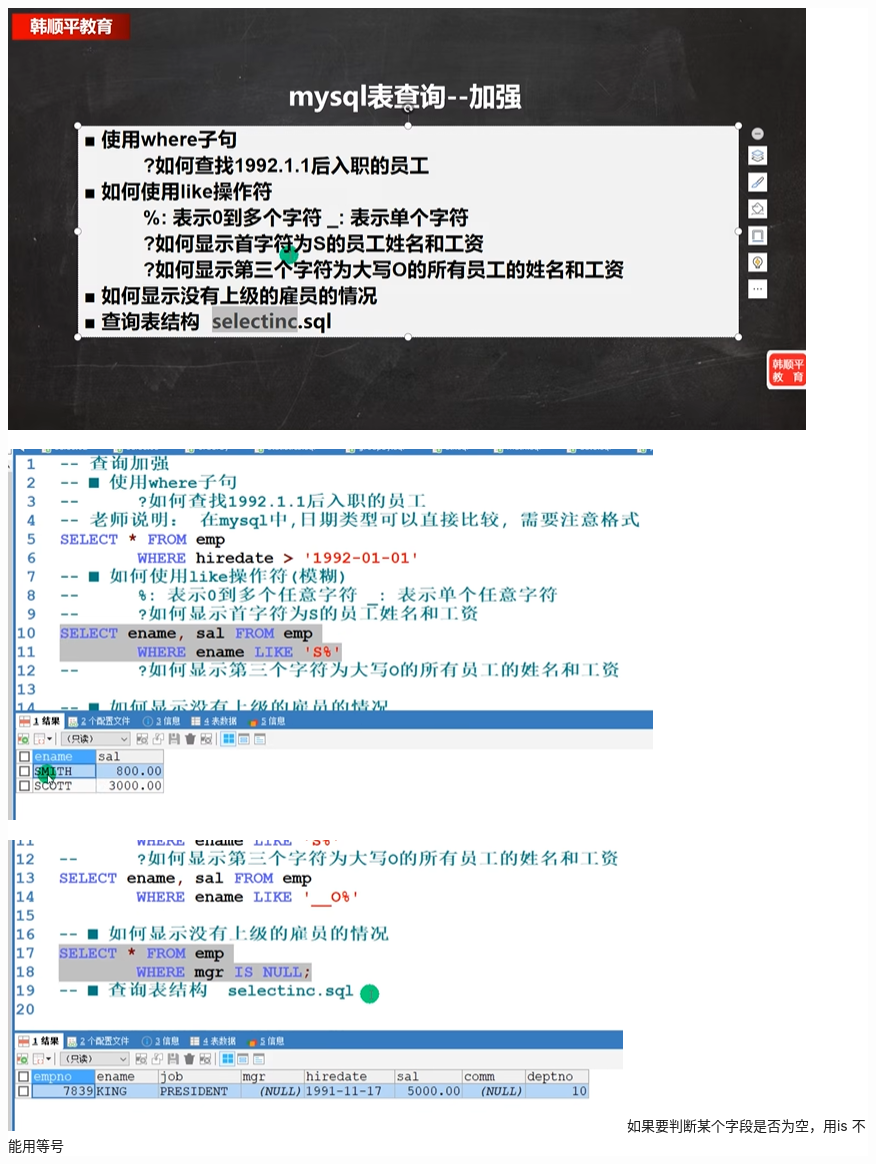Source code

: ![image-20240607132052980](./assets/image-20240607132052980.png)

![image-20240607132404522](./assets/image-20240607132404522.png)

![image-20240607132548912](./assets/image-20240607132548912.png)
如果要判断某个字段是否为空，用is 不能用等号  
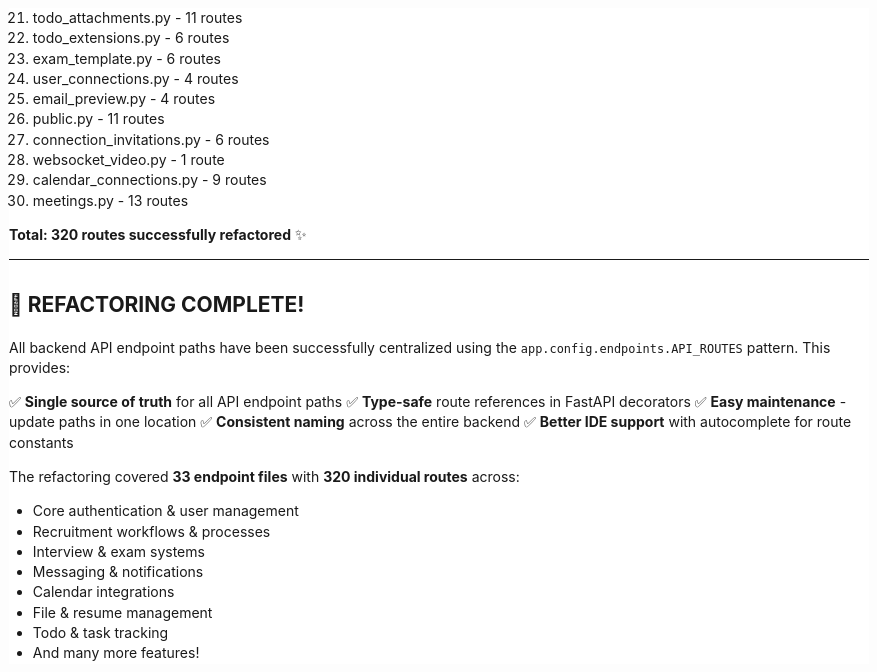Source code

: 21. todo_attachments.py - 11 routes
22. todo_extensions.py - 6 routes
23. exam_template.py - 6 routes
24. user_connections.py - 4 routes
25. email_preview.py - 4 routes
26. public.py - 11 routes
27. connection_invitations.py - 6 routes
28. websocket_video.py - 1 route
29. calendar_connections.py - 9 routes
30. meetings.py - 13 routes

**Total: 320 routes successfully refactored** ✨

---

## 🎉 REFACTORING COMPLETE!

All backend API endpoint paths have been successfully centralized using the `app.config.endpoints.API_ROUTES` pattern. This provides:

✅ **Single source of truth** for all API endpoint paths
✅ **Type-safe** route references in FastAPI decorators
✅ **Easy maintenance** - update paths in one location
✅ **Consistent naming** across the entire backend
✅ **Better IDE support** with autocomplete for route constants

The refactoring covered **33 endpoint files** with **320 individual routes** across:
- Core authentication & user management
- Recruitment workflows & processes
- Interview & exam systems
- Messaging & notifications
- Calendar integrations
- File & resume management
- Todo & task tracking
- And many more features!

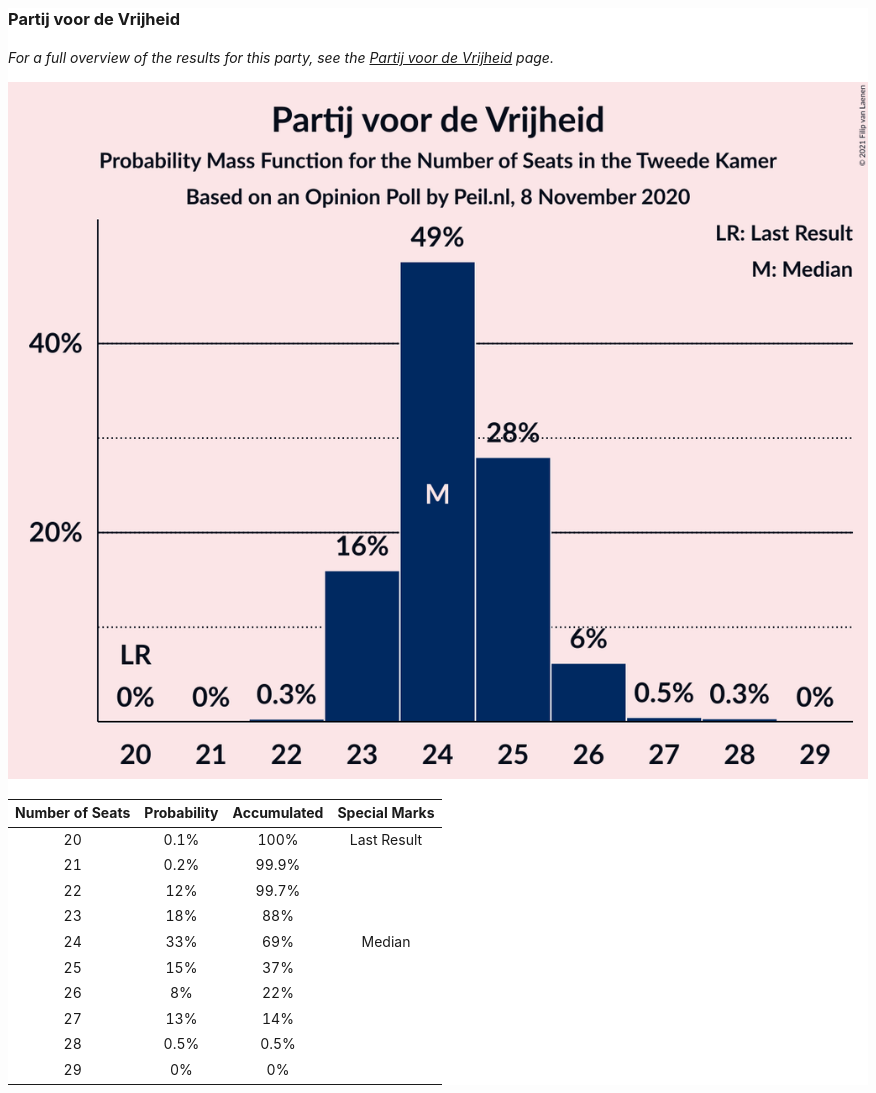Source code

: ### Partij voor de Vrijheid

*For a full overview of the results for this party, see the [Partij voor de Vrijheid](party-partijvoordevrijheid.html) page.*

![Graph with seats probability mass function not yet produced](2020-11-08-Peilnl-seats-pmf-partijvoordevrijheid.png "Seats Probability Mass Function")

| Number of Seats | Probability | Accumulated | Special Marks |
|:---------------:|:-----------:|:-----------:|:-------------:|
| 20 | 0.1% | 100% | Last Result |
| 21 | 0.2% | 99.9% |  |
| 22 | 12% | 99.7% |  |
| 23 | 18% | 88% |  |
| 24 | 33% | 69% | Median |
| 25 | 15% | 37% |  |
| 26 | 8% | 22% |  |
| 27 | 13% | 14% |  |
| 28 | 0.5% | 0.5% |  |
| 29 | 0% | 0% |  |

**Your objective**
Starting at the line that has "24. user_connections.py - 4 routes" and ending at the line that has "The refactoring covered", please write out the lines above exactly, leaving out all others.

**Response to this task**
24. user_connections.py - 4 routes
25. email_preview.py - 4 routes
26. public.py - 11 routes
27. connection_invitations.py - 6 routes
28. websocket_video.py - 1 route
29. calendar_connections.py - 9 routes
30. meetings.py - 13 routes

**Total: 320 routes successfully refactored** ✨

---

## 🎉 REFACTORING COMPLETE!

All backend API endpoint paths have been successfully centralized using the `app.config.endpoints.API_ROUTES` pattern. This provides:

✅ **Single source of truth** for all API endpoint paths
✅ **Type-safe** route references in FastAPI decorators
✅ **Easy maintenance** - update paths in one location
✅ **Consistent naming** across the entire backend
✅ **Better IDE support** with autocomplete for route constants

The refactoring covered **33 endpoint files** with **320 individual routes** across:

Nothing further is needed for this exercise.